Gibt es Hinweise darauf, dass die sexuelle Selektion zum Artensterben führen kann?

Darwin schlug vor, dass die sexuelle Selektion, insbesondere durch weibliche Wahl, der natürlichen Selektion entgegenwirken könnte. Theoretische Modelle, wie ein Fisherian Runaway Process, legen nahe, dass die Evolution von Präferenzen und bevorzugten Phänotypen sich gegenseitig mit immer größerer Geschwindigkeit vorantreiben kann.

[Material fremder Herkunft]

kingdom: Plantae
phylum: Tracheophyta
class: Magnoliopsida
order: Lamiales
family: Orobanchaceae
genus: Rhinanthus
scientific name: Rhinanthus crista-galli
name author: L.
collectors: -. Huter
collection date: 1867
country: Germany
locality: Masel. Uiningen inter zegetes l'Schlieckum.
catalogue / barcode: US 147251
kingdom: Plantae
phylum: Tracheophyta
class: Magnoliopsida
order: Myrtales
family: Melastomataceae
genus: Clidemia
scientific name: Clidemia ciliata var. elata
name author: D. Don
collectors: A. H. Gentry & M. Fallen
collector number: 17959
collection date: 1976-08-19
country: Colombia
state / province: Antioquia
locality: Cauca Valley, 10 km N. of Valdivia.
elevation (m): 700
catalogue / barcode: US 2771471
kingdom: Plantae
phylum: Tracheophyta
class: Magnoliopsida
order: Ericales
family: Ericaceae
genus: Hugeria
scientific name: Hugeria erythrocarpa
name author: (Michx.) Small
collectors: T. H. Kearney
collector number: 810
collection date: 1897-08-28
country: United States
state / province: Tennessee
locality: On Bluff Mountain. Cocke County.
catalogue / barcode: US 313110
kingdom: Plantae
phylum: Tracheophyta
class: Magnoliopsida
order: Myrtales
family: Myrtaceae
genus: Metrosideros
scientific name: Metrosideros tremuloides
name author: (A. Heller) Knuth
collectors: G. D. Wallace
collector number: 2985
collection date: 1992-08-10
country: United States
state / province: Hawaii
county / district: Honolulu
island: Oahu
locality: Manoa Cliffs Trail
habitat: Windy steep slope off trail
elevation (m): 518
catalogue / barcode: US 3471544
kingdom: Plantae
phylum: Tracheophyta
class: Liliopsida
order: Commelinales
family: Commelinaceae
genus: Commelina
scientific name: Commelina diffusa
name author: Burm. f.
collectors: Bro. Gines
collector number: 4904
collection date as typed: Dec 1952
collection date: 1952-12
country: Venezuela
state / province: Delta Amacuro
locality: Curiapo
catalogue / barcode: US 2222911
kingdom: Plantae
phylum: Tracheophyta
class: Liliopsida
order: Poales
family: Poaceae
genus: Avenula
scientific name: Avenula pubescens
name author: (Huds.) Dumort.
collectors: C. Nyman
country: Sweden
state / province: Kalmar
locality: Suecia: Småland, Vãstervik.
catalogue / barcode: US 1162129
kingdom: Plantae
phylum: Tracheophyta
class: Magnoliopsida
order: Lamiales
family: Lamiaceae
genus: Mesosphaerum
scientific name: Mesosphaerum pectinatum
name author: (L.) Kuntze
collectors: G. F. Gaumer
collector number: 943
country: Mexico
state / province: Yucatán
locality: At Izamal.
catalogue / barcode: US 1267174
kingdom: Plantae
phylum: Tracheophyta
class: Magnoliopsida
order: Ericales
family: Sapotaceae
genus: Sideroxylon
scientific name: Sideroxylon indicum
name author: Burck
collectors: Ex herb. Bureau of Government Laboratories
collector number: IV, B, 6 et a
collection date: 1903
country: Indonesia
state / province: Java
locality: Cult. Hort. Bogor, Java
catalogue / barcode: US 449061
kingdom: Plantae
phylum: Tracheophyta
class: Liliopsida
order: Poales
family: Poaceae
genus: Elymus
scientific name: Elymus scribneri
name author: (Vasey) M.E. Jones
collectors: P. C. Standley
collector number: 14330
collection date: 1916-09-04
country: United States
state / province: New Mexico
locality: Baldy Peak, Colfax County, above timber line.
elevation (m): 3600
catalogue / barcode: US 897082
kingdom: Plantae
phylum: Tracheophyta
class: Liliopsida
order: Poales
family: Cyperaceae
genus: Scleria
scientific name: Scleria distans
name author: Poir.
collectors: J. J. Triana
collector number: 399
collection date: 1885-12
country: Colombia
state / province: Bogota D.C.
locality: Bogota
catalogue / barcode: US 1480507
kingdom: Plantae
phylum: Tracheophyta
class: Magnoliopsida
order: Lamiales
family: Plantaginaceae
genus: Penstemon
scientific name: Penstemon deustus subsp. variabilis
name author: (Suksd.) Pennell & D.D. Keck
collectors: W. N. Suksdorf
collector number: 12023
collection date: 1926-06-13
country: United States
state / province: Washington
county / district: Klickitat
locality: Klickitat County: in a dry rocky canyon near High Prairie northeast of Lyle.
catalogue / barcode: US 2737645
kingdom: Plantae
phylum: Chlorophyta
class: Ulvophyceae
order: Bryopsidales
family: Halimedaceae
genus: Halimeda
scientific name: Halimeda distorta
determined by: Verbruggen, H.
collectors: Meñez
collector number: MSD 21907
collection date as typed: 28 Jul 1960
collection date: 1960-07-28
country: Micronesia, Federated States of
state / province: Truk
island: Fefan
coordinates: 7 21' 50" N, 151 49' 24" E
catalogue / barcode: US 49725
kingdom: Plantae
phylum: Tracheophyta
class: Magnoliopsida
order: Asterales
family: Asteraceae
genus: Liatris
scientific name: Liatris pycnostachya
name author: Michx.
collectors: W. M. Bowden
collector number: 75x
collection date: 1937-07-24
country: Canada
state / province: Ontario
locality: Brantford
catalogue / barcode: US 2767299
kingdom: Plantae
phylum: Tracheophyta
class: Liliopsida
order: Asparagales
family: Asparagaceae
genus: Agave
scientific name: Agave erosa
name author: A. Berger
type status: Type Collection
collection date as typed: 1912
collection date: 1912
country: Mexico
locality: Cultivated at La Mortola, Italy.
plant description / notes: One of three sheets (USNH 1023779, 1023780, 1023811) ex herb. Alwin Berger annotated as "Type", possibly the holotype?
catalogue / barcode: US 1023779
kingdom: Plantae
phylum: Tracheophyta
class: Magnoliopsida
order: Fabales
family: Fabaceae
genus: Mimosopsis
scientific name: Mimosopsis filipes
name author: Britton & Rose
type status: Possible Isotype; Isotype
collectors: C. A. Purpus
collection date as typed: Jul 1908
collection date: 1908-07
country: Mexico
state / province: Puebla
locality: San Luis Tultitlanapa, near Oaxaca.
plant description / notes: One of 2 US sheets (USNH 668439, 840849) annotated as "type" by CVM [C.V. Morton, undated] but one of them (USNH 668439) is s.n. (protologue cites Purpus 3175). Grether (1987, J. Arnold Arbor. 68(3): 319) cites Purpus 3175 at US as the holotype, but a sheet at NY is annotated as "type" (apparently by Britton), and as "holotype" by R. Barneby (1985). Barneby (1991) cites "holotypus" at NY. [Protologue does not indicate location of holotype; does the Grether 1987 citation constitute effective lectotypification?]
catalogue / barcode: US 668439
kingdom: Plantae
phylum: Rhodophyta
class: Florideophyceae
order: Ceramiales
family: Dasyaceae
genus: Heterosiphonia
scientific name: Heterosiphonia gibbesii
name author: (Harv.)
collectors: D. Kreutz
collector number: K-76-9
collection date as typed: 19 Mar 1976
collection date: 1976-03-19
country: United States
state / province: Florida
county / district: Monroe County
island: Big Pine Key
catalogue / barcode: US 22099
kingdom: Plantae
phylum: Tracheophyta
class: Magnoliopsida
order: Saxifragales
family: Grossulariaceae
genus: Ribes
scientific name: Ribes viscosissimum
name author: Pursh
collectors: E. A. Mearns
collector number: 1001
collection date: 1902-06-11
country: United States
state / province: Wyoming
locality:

Da ein Männchen viele Weibchen befruchten kann, könnte man sich vorstellen, dass die natürliche Selektion gegen bevorzugte, aber energetisch kostspielige Phänotypen schwach ist und der gesamte Prozess möglicherweise nicht schnell genug verlangsamt (dh ausreichend selbstlimitierend ist). Wenn die männliche Sterblichkeit hoch und ihre Anzahl gering ist, können die zufälligen Schwankungen leicht zum Aussterben der Population führen.

Gibt es irgendwelche fossilen oder experimentellen Beweise dafür, dass dies wirklich passieren könnte?

Antworten (2)

TL;DR :

  • Es gibt einen Mangel an tatsächlichen experimentellen Beweisen. Jedoch:

    • es gibt mindestens eine Studie, die diesen Vorgang bestätigt ([ STUDY #7 ] – Myxococcus xanthus; von Fiegna und Velicer, 2003).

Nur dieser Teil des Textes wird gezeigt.